Although hard cider stems from a smaller market share of the beer category, the hard cider segment continues to outpace the beer category as a whole. According to Chicago-based Information Resources Inc. (IRI), hard cider was up approximately 15 percent for more than $436 million in dollar sales in the 52 weeks ending Dec. 27, 2015, in U.S. supermarkets, drug stores, mass merchandisers, gas and convenience stores, military commissaries, and select club and dollar retail chains. Case sales growth was just under 12 percent in that timeframe.

Angry Orchard, a brand of Boston-based The Boston Beer Co., is the segment leader accounting for nearly 58 percent of dollar sales share. The craft brewer continues to make gains with Angry Orchard within the hard cider segment and is capitalizing on its hard cider dominance with line extensions.

2016 beer market report

In February, the brand announced its new line: Orchard’s Edge. The project will feature hard ciders inspired by unexpected ingredients and aging processes, the company says. The first two varieties — Knotty Pear and The Old Fashioned — are available year-round. Both also are aged on American oak and feature non-apple, fruit-like pears and oranges along with exotic spices like cardamom, it adds.

Analysts recognize that the success of hard cider is resonating with producers outside of the craft family. “[Hard cider] is faring very well, but off of a small base,” says Eric Penicka, research analyst for Chicago-based Euromonitor International. “No doubt, beer manufacturers (AB InBev, MillerCoors, Heineken) would love to, and are, actively trying to tap into this growth.”

One of the top performers for the segment, Strongbow Hard Apple Cider had a sales increase of 64.3 percent for the 52 weeks ending Dec. 27, 2015, in IRI-measured channels. A brand of White Plains, N.Y.-based Heineken USA, Strongbow utilized the seasonality associated with hard cider to reach consumers this past fall.

To increase awareness of Strongbow Season, the brand continued its Bestest Over Ice campaign, the company says.

Smith and Forge, a brand of Chicago-based MillerCoors, also posted strong numbers for 2015.

The brand saw a sales increase of nearly 22 percent in IRI-measured channels for the 52 weeks ending Dec. 27, 2015.

However, not all brands fared well. Although it still maintains its No. 2 position in the hard cider segment, Woodchuck Hard Cider, a brand of Middlebury, Vt.-based Vermont Hard Cider Co., saw sales decrease 15.3 percent. However, a new agreement with Los Angeles-based Pabst Brewing Co. (PBC) could change that.

A subsidiary of C&C Group plc, Vermont Hard Cider Co. entered into an exclusive long-term partnership agreement with PBC for the sale and distribution of the company’s hard cider brands in the United States. The agreement took effect March 1.

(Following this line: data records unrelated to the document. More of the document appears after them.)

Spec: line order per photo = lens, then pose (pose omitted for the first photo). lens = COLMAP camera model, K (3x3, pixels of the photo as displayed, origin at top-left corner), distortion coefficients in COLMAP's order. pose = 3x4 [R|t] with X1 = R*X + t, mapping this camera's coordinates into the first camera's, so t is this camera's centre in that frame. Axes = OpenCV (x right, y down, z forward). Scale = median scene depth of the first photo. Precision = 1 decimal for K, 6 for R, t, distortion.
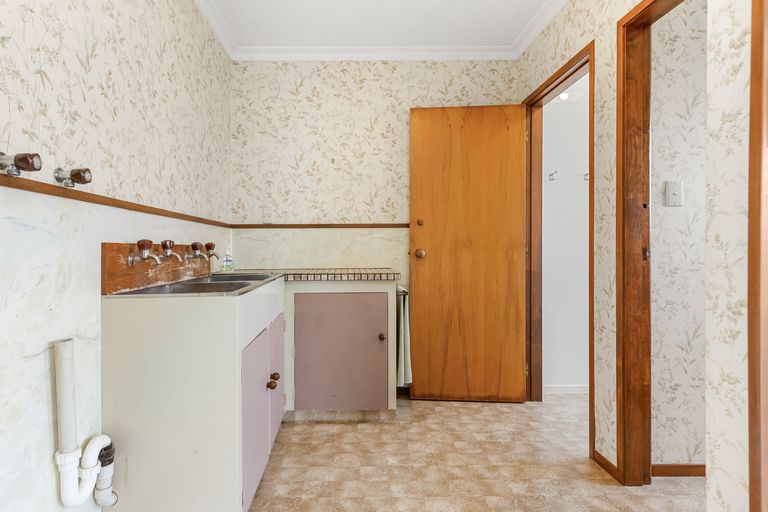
lens RADIAL K [[351.3, 0, 382.4], [0, 351.3, 255.5], [0, 0, 1]] dist [-0.000538, -0.000460]
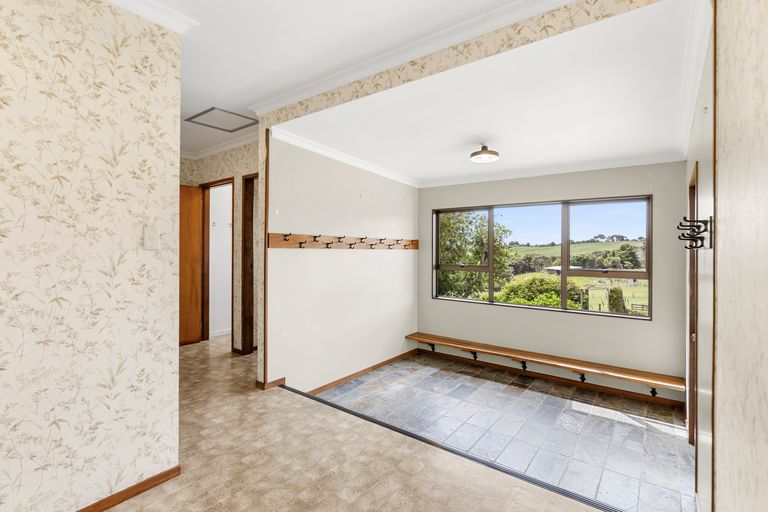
lens RADIAL K [[366.6, 0, 384.0], [0, 366.6, 249.4], [0, 0, 1]] dist [0.000391, 0.000131]
pose [[0.605513, 0.000898, 0.795835, -0.757147], [-0.005980, 0.999976, 0.003421, -0.131148], [-0.795813, -0.006831, 0.605504, -1.313232]]
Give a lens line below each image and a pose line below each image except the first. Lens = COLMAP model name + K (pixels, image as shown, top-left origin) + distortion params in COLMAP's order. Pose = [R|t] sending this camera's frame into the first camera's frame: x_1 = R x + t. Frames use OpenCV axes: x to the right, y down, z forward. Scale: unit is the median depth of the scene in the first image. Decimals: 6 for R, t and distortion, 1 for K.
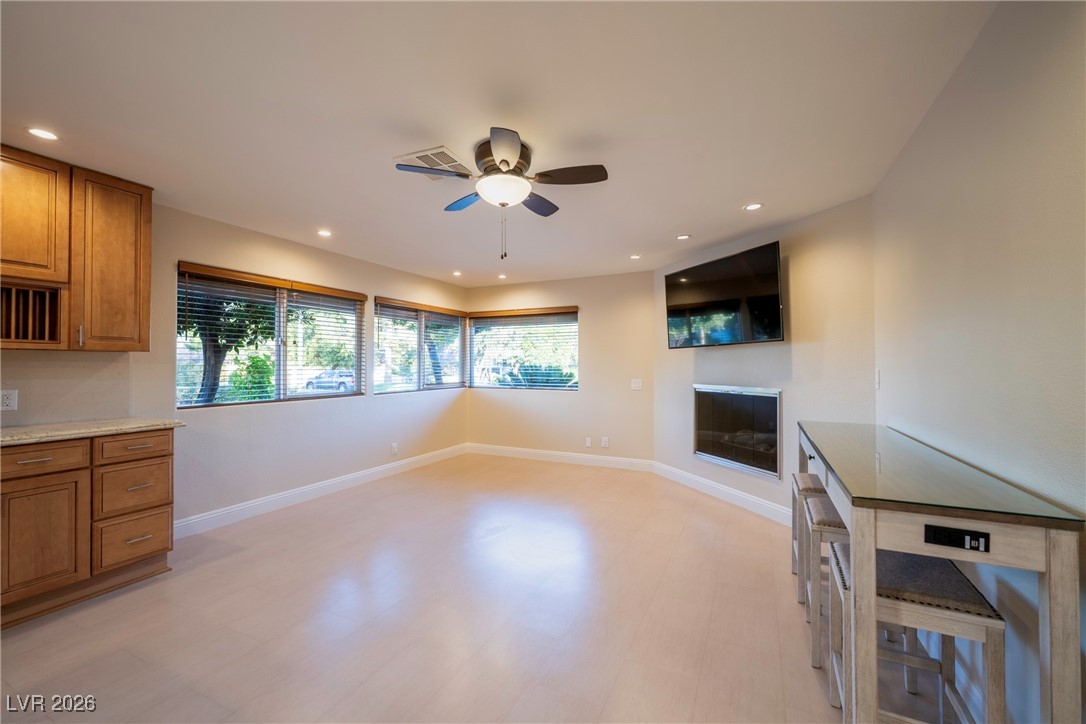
lens RADIAL K [[443.2, 0, 543.0], [0, 443.2, 362.0], [0, 0, 1]] dist [0.000836, 0.000104]
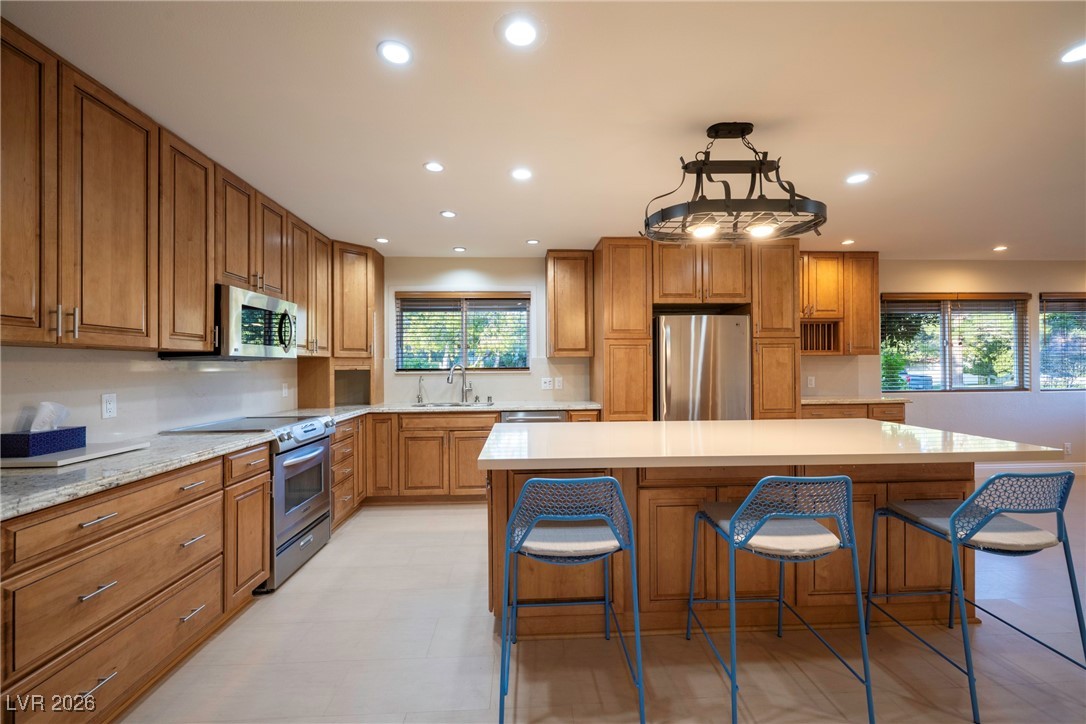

Under the terms of the partnership, PBC has the exclusive license to distribute, market and sell all of Vermont Hard Cider Co.’s U.S. Cider Brands portfolio including Woodchuck, Gumption, Wyder’s and Hornsby’s, in addition to the company’s portfolio of International Cider Brands from Ireland and England, including Magners and Blackthorn.

Vermont Hard Cider Co. will retain full ownership of its U.S. Cider Brands and related assets, including its cidery in Middlebury, Vt., as well as distribution rights for the U.S. Cider Brands in all global markets. Under the terms of the agreement, PBC has an option to acquire Vermont Hard Cider Co.’s U.S. Cider Brands and related assets, subject to customary regulatory approval. Consideration will be determined at the time of any exercise of the option; however, it will at least be consistent with the carrying value of the assets.

Challenges ahead

Although hard cider saw case sale gains for the year, a micro analysis of the sales data could suggest a challenging road ahead for the beer segment.

“[C]ider began to experience tough trends in the latter half of the year, down 3.5 percent for the second half of 2015, and even steeper declines through the holidays — down 10 percent in December 2015,” says Danelle Kosmal, vice president of beverage alcohol practice for New York-based Nielsen. “This is particularly challenging considering the seasonality of cider in the U.S., and the volume it typically gains during the fall and early winter months.”